A proposta defendida pelo governo prevê jornada máxima de 40 horas semanais sem redução salarial e com garantia de dois dias de descanso. O ministro argumenta que o avanço tecnológico das últimas décadas aumentou significativamente a produtividade e que parte desse ganho precisa retornar ao trabalhador na forma de tempo livre. Boulos lembrou que a última grande mudança na jornada ocorreu há quase quatro décadas, durante a Constituição de 1988.
A defesa do fim da escala 6×1 também aparece associada a uma pauta de desigualdade de gênero. Segundo o ministro, as mulheres são especialmente afetadas pelo atual modelo de trabalho, já que o único dia de folga costuma ser consumido por tarefas domésticas e cuidados familiares. Nesse contexto, a redução da jornada é apresentada pelo governo como uma medida de justiça social.
O ministro também rebateu críticas do empresariado e de setores da oposição que apontam possíveis impactos econômicos negativos. Citando estudos do Instituto de Pesquisa Econômica Aplicada (IPEA), Boulos afirmou que a mudança representaria impacto médio de apenas 1% nos custos operacionais de empresas dos setores de comércio e indústria. Para ele, existe uma tentativa de produzir “terrorismo econômico” semelhante ao observado em debates trabalhistas anteriores.
Plataformas digitais
Outro eixo central da entrevista foi a regulamentação dos aplicativos de transporte e entrega. O governo trabalha em duas frentes: uma proposta legislativa em tramitação no Congresso Nacional e medidas administrativas imediatas conduzidas pela Secretaria Nacional do Consumidor (Senacon).
A proposta em discussão prevê remuneração mínima por corrida e quilometragem, adicional noturno de 30%, ampliação do seguro contra acidentes e acesso a direitos previdenciários, como aposentadoria e auxílio-doença. O texto foi elaborado após debates com motoristas e entregadores, mas enfrenta resistência de grandes plataformas digitais, segundo o ministro.
Enquanto a tramitação legislativa avança lentamente, o governo aposta em regras de transparência para reduzir a assimetria entre empresas e trabalhadores. Uma portaria da Senacon passou a exigir que os aplicativos informem detalhadamente quanto o passageiro pagou, qual valor será recebido pelo motorista e qual percentual ficou com a plataforma.
O governo também quer enfrentar os bloqueios automatizados feitos por algoritmos.

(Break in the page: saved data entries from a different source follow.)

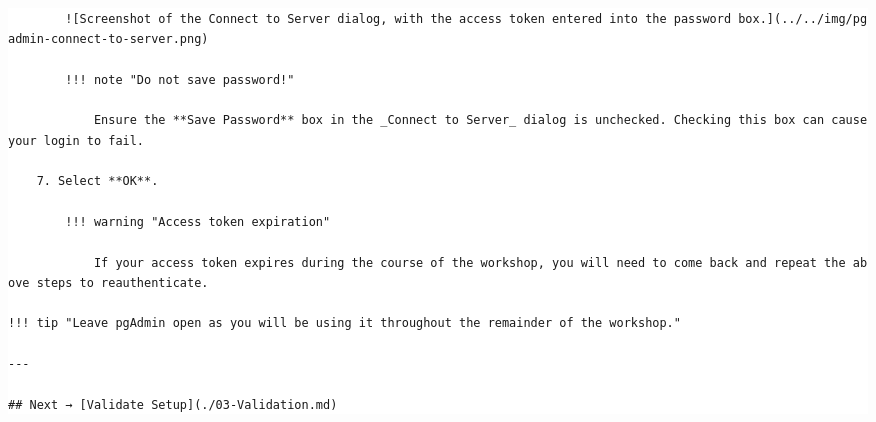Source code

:             ![Screenshot of the Connect to Server dialog, with the access token entered into the password box.](../../img/pgadmin-connect-to-server.png)

            !!! note "Do not save password!"

                Ensure the **Save Password** box in the _Connect to Server_ dialog is unchecked. Checking this box can cause your login to fail.

        7. Select **OK**.

            !!! warning "Access token expiration"

                If your access token expires during the course of the workshop, you will need to come back and repeat the above steps to reauthenticate.

    !!! tip "Leave pgAdmin open as you will be using it throughout the remainder of the workshop."

    ---

    ## Next → [Validate Setup](./03-Validation.md)
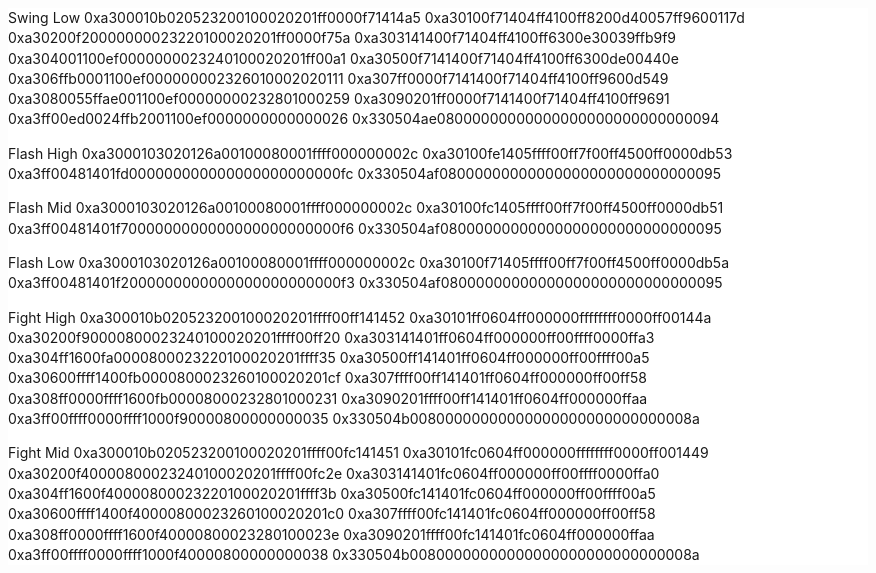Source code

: Swing Low
	0xa300010b020523200100020201ff0000f71414a5
	0xa30100f71404ff4100ff8200d40057ff9600117d
	0xa30200f20000000023220100020201ff0000f75a
	0xa303141400f71404ff4100ff6300e30039ffb9f9
	0xa304001100ef0000000023240100020201ff00a1
	0xa30500f7141400f71404ff4100ff6300de00440e
	0xa306ffb0001100ef000000002326010002020111
	0xa307ff0000f7141400f71404ff4100ff9600d549
	0xa3080055ffae001100ef00000000232801000259
	0xa3090201ff0000f7141400f71404ff4100ff9691
	0xa3ff00ed0024ffb2001100ef0000000000000026
	0x330504ae08000000000000000000000000000094

Flash High
	0xa3000103020126a00100080001ffff000000002c
	0xa30100fe1405ffff00ff7f00ff4500ff0000db53
	0xa3ff00481401fd000000000000000000000000fc
	0x330504af08000000000000000000000000000095

Flash Mid
	0xa3000103020126a00100080001ffff000000002c
	0xa30100fc1405ffff00ff7f00ff4500ff0000db51
	0xa3ff00481401f7000000000000000000000000f6
	0x330504af08000000000000000000000000000095

Flash Low
	0xa3000103020126a00100080001ffff000000002c
	0xa30100f71405ffff00ff7f00ff4500ff0000db5a
	0xa3ff00481401f2000000000000000000000000f3
	0x330504af08000000000000000000000000000095

Fight High
	0xa300010b020523200100020201ffff00ff141452
	0xa30101ff0604ff000000ffffffff0000ff00144a
	0xa30200f90000800023240100020201ffff00ff20
	0xa303141401ff0604ff000000ff00ffff0000ffa3
	0xa304ff1600fa0000800023220100020201ffff35
	0xa30500ff141401ff0604ff000000ff00ffff00a5
	0xa30600ffff1400fb0000800023260100020201cf
	0xa307ffff00ff141401ff0604ff000000ff00ff58
	0xa308ff0000ffff1600fb00008000232801000231
	0xa3090201ffff00ff141401ff0604ff000000ffaa
	0xa3ff00ffff0000ffff1000f90000800000000035
	0x330504b00800000000000000000000000000008a

Fight Mid
	0xa300010b020523200100020201ffff00fc141451
	0xa30101fc0604ff000000ffffffff0000ff001449
	0xa30200f40000800023240100020201ffff00fc2e
	0xa303141401fc0604ff000000ff00ffff0000ffa0
	0xa304ff1600f40000800023220100020201ffff3b
	0xa30500fc141401fc0604ff000000ff00ffff00a5
	0xa30600ffff1400f40000800023260100020201c0
	0xa307ffff00fc141401fc0604ff000000ff00ff58
	0xa308ff0000ffff1600f40000800023280100023e
	0xa3090201ffff00fc141401fc0604ff000000ffaa
	0xa3ff00ffff0000ffff1000f40000800000000038
	0x330504b00800000000000000000000000000008a
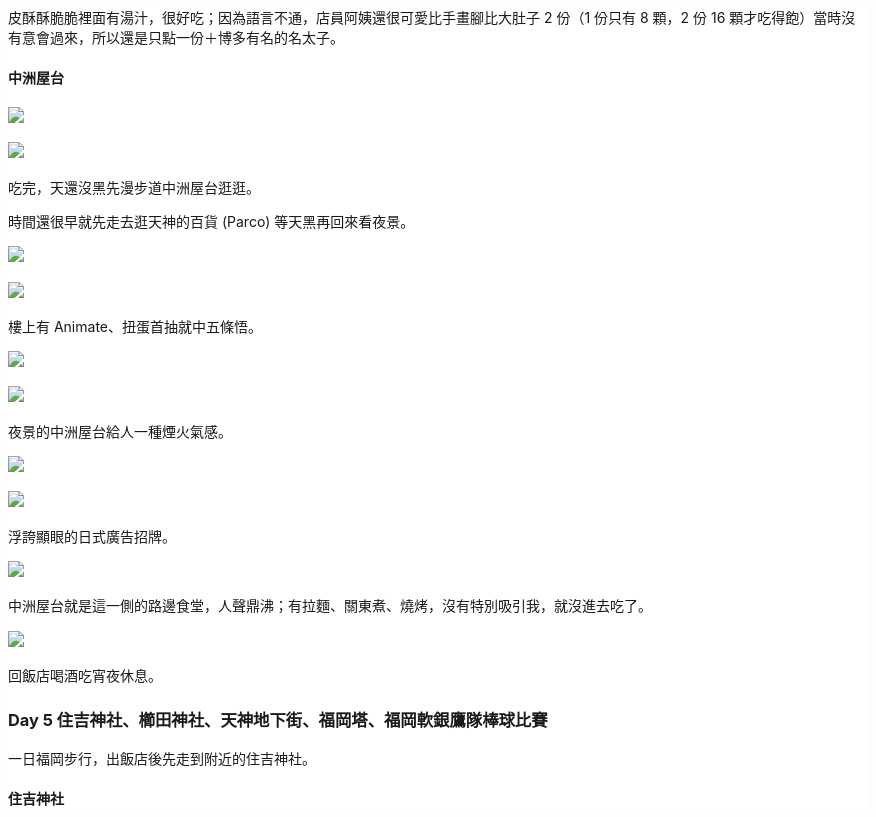 皮酥酥脆脆裡面有湯汁，很好吃；因為語言不通，店員阿姨還很可愛比手畫腳比大肚子 2 份（1 份只有 8 顆，2 份 16 顆才吃得飽）當時沒有意會過來，所以還是只點一份＋博多有名的名太子。
#### 中洲屋台


![](/assets/01e3fd0b62d7/1*dHDTL5F-aENFvtdjit2ANg.jpeg)



![](/assets/01e3fd0b62d7/1*ho7cWp4ftznokbLjiAmINQ.jpeg)


吃完，天還沒黑先漫步道中洲屋台逛逛。

時間還很早就先走去逛天神的百貨 \(Parco\) 等天黑再回來看夜景。


![](/assets/01e3fd0b62d7/1*JlcHaZzHUPY8bwqhRjO2Ug.jpeg)



![](/assets/01e3fd0b62d7/1*yKaM_zDlN8D9O9gImt50VA.jpeg)


樓上有 Animate、扭蛋首抽就中五條悟。


![](/assets/01e3fd0b62d7/1*Z8DS13esrRB4_qiXvF_cUQ.jpeg)



![](/assets/01e3fd0b62d7/1*cxbTK3KovZ7DfV6H9WfpPA.jpeg)


夜景的中洲屋台給人一種煙火氣感。


![](/assets/01e3fd0b62d7/1*Xo1QFwS1gp50TYTqK2p_3A.jpeg)



![](/assets/01e3fd0b62d7/1*GBUmAZZUxV-4UR5RMq64zg.jpeg)


浮誇顯眼的日式廣告招牌。


![](/assets/01e3fd0b62d7/1*M9--SjBUn9MMPqISM6T6sQ.png)


中洲屋台就是這一側的路邊食堂，人聲鼎沸；有拉麵、關東煮、燒烤，沒有特別吸引我，就沒進去吃了。


![](/assets/01e3fd0b62d7/1*f2ZJWpaaDzMJ6rqHGFDgVA.jpeg)


回飯店喝酒吃宵夜休息。
### Day 5 住吉神社、櫛田神社、天神地下街、福岡塔、福岡軟銀鷹隊棒球比賽

一日福岡步行，出飯店後先走到附近的住吉神社。
#### 住吉神社
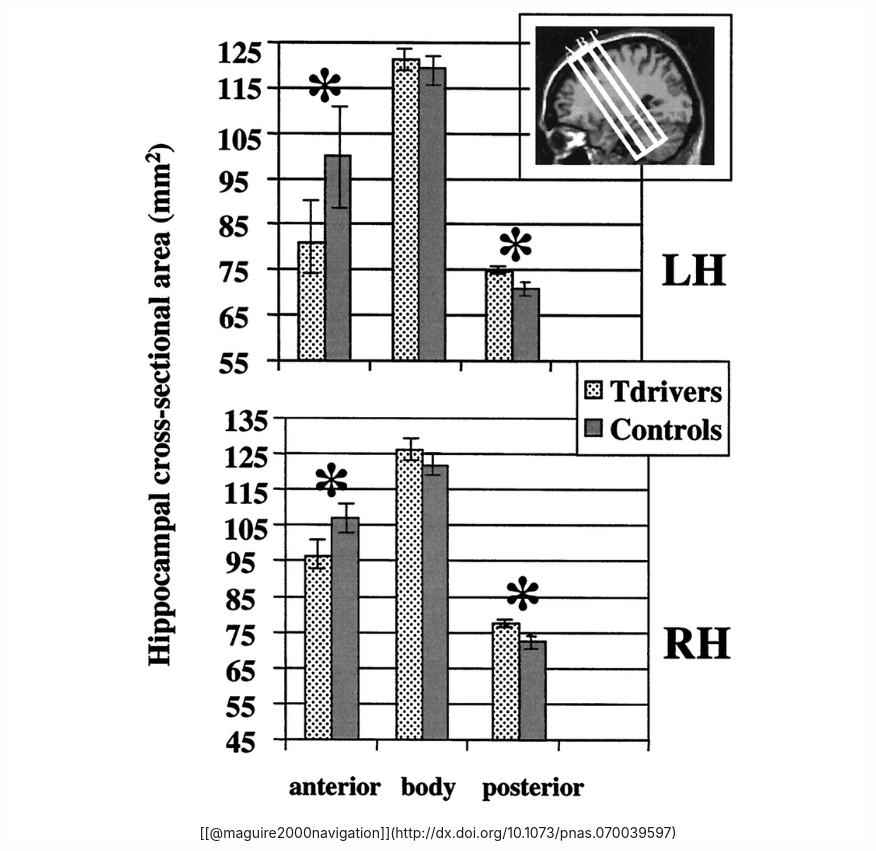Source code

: <div class="figure" style="text-align: center">
<img src="img/maguire-etal-2000-F2.large.jpg" alt="[[@maguire2000navigation]](http://dx.doi.org/10.1073/pnas.070039597)" width="600px" />
<p class="caption">[[@maguire2000navigation]](http://dx.doi.org/10.1073/pnas.070039597)</p>
</div>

Pela proposta defendida por Boulos, motoristas e entregadores deverão ter direito de saber por que foram suspensos e acesso a atendimento humano para recorrer das decisões. O ministro criticou o modelo atual das plataformas, afirmando que muitos trabalhadores são tratados como “descartáveis”.
Além das pautas trabalhistas, a entrevista percorreu outros temas prioritários do governo. Boulos destacou os resultados do programa Desenrola, que renegociou R$ 1 bilhão em dívidas em apenas uma semana, e anunciou ações voltadas aos inadimplentes do Fies. O ministro também criticou as taxas de juros praticadas pelos bancos brasileiros e classificou as apostas esportivas online como uma “epidemia” que compromete o orçamento das famílias.
Na área de segurança pública, o ministro apresentou o programa “Brasil contra o Crime Organizado”, com foco no combate ao roubo e à receptação de celulares por meio do rastreamento de IMEIs. Já na política externa, destacou a postura do presidente Luiz Inácio Lula da Silva em negociações com os Estados Unidos e defendeu a preservação da soberania brasileira.
Ao final da entrevista, Boulos também alertou para os riscos da desinformação política e afirmou que o governo pretende aproximar serviços públicos da população por meio do programa “Governo na Rua”, que leva atendimento social e acesso a benefícios diretamente aos bairros e comunidades.